After numerous failed attempts to kickstart the great cellular price war have fizzled out into mere skirmishes, there might finally be a significant shift. We might actually have a price war on our hands.
Vodacom, which has often been accused of having unnecessarily complex pricing plans, has unveiled a new pricing structure that is vastly simplified. Crucially, it even offers unlimited calling across all networks in the top-end plan.
This follows prepaid price drops recently from MTN – a drop from R1.75 to R1.20 and bills per second to all networks – and Vodacom’s Free4Sho (pay for three minutes at R1.20/min and get 57 minutes free, to all networks).
Industry watchers believe these recent changes are due to the reduction of the interconnect charges cellphone operators charge each other to connect incoming calls. The regulator Icasa has mandated the interconnect fee to drop to R0.40 from Friday, March 1.
Traditionally comparing price plans has been as easy has understanding banking fees. It allowed Cell C’s new CEO Alan Knott-Craig to outmaneuver his bigger competitors by setting the call rate across the bar at 99c.
Vodacom’s repositioning seems to stem from the experience Group CEO Shameel Joosub had running Vodafone Spain for three years, which he has previously referred to as a “time machine,” enabling him to see a year into the future of Vodacom.
“One of the big trends is the push to smartphones,” he told me in an interview last year. “We need to push smartphone penetration, that gives you an opportunity to truly democratise data.”
When he took over as CEO last year Joosub, a former CEO of Vodacom South Africa, stressed the company had to beef up its customer experience and simplify its offerings, while shifting users towards data use, as the age of boundless voice call revenue fades.
The simplified new packages – named small, medium, large, extra large, advantage, premium and VIP – offer simpler, more comprehensible choices.
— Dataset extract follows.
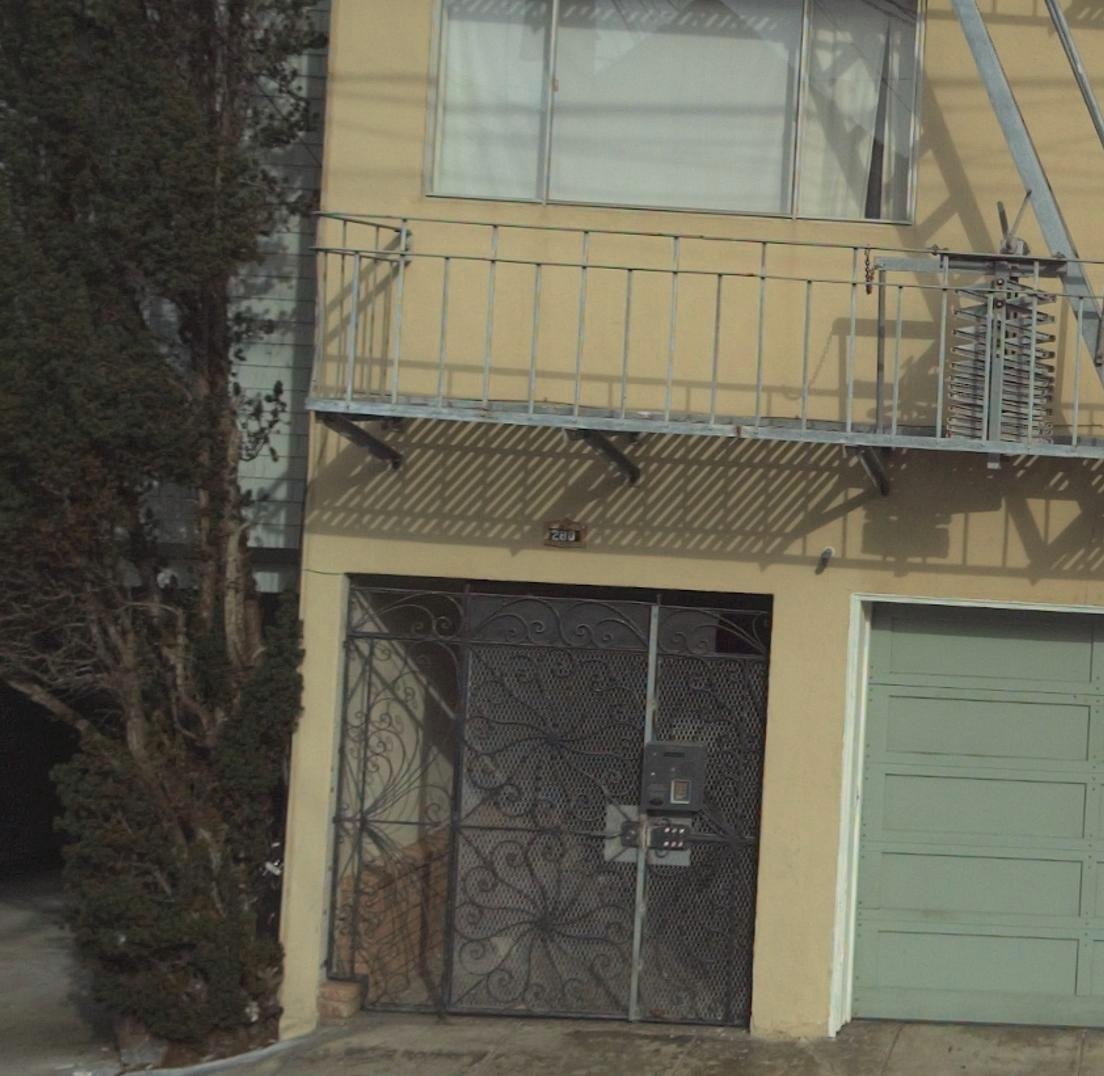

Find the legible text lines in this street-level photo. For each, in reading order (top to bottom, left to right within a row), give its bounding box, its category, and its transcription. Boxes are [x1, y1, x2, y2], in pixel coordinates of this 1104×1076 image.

[550, 529, 576, 542] StreetNumber: 280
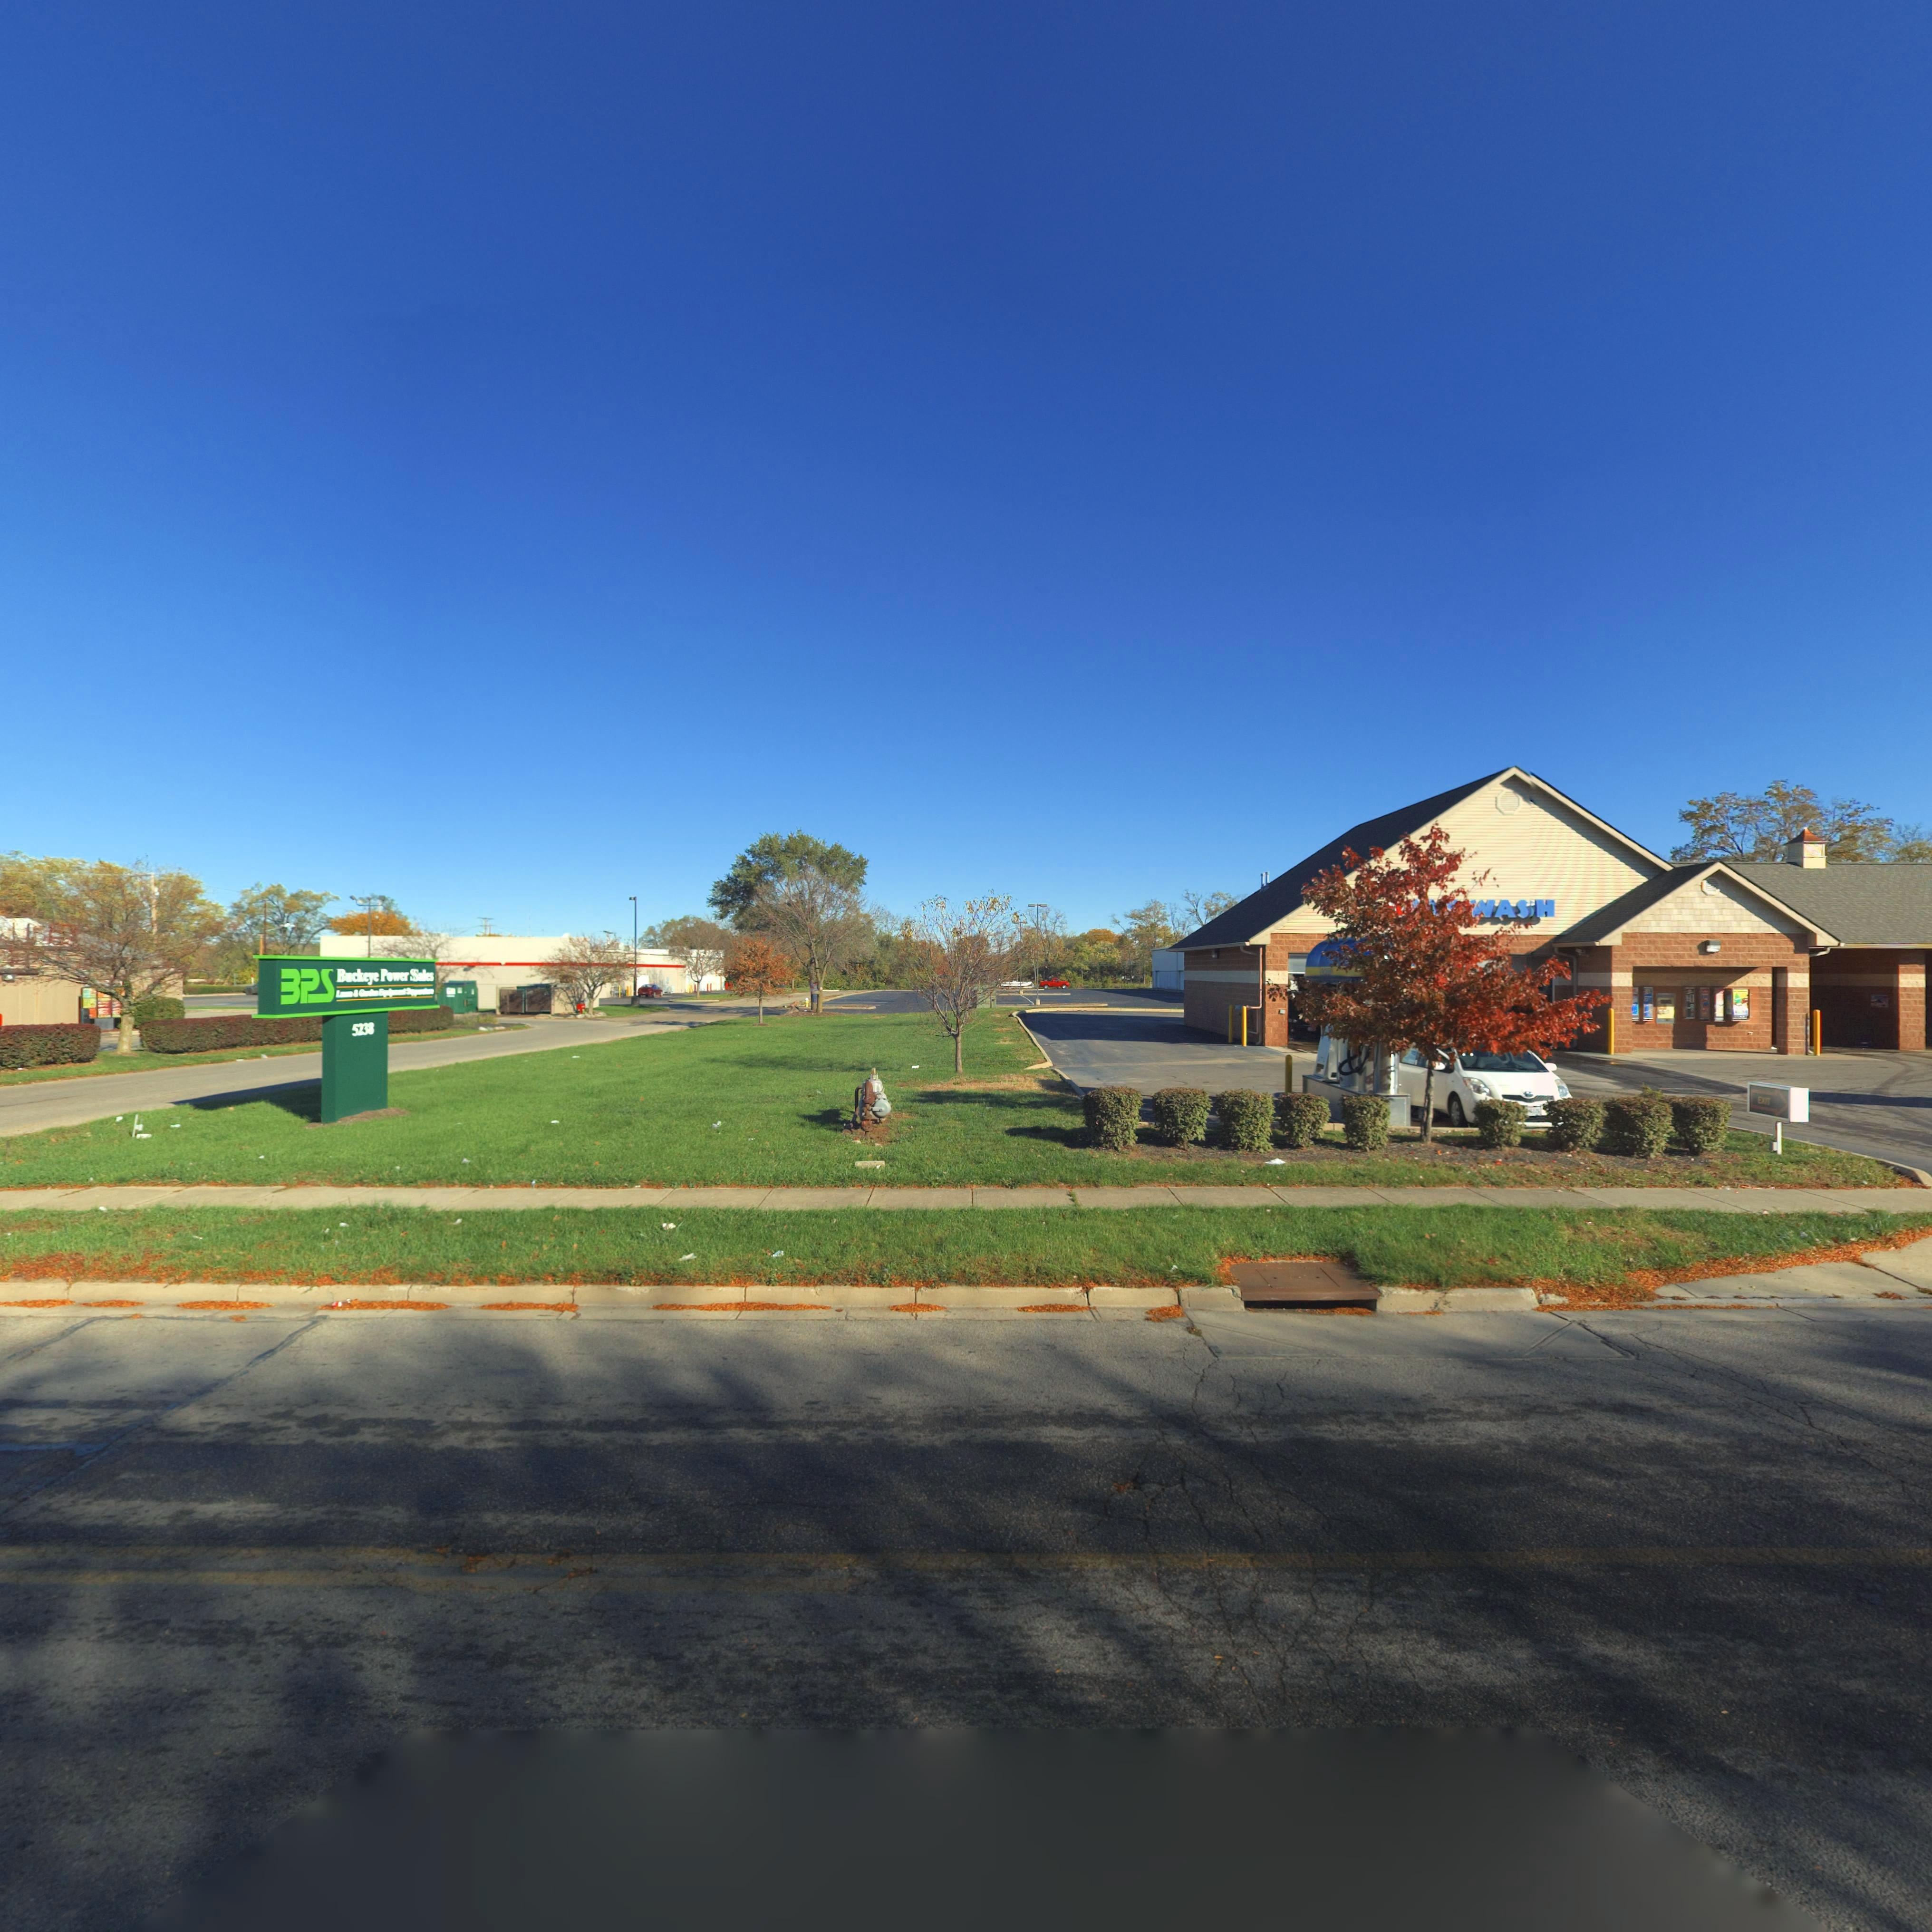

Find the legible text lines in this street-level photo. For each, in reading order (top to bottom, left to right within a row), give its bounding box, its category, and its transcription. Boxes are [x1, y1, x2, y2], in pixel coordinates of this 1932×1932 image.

[350, 1020, 376, 1038] StreetNumber: 5238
All of them are available with or without bundled cellphones. This financing charge ranges from a R100 to R400 per month.
Bundled voice minutes, data and SMSes are listed; and the data allocations seems generous. It’s certainly better value than has previously been offered by the largest cellular network in the country, especially the option to have a phone-less package.
The top-end, aptly-named VIP package offers unlimited voice calling and SMSing, to any network, and a sizable 1.5 gigabytes (GB) of data; as well as two extra data SIM cards that draw off the same monthly allowance.
Such unlimited calling plans already exist in South Africa, but Vodacom, with its 31-million subscribers and the largest contract customer base, is the big gorilla in the room.
Asked if this VIP package wouldn’t cannabalise big-spending clients, Joosub said: “We are cannibalising ourselves to a large degree. It’s part of our strategy to get customers to stay longer. Customers spending four to five thousand rand will now spend two grand.”
Added, Vodacom’s new managing executive of its postpaid division Enzo Scarcella, “it’s about top-end retention.” Even though these postpaid clients are dwarfed by prepaid users, they are big spenders are the lucrative top-end of the cellphone pyramid.
Joosub dismisses suggestions he is reacting to the public baiting by Knott-Craig, his one-time mentor when he was Vodacom CEO.
“It’s important to us to implement our own strategy, not react to competitors. The world is moving to data,” he said.
This is not the first unlimited calling offer in the country. Last year Cell C began offering a package for its Discovery Vitality members to make unlimited calls to each other, for an additional R25 a month.
Last year, Telkom Business Mobile and 8ta began offering an unlimited package, which was due to expire at the end of January, but has been extended, respectively, to the end of March and April.
A less opaque pricing structure by the largest operator is to be applauded, as it will force the rest of the market to follow suit.
Somewhere in the world, Lars Reichelt – the former CEO of Cell C who started the first major price skirmish by dropping data prices in 2010 – should be smiling to himself about where his early work has gotten the cellphone industry in South Africa.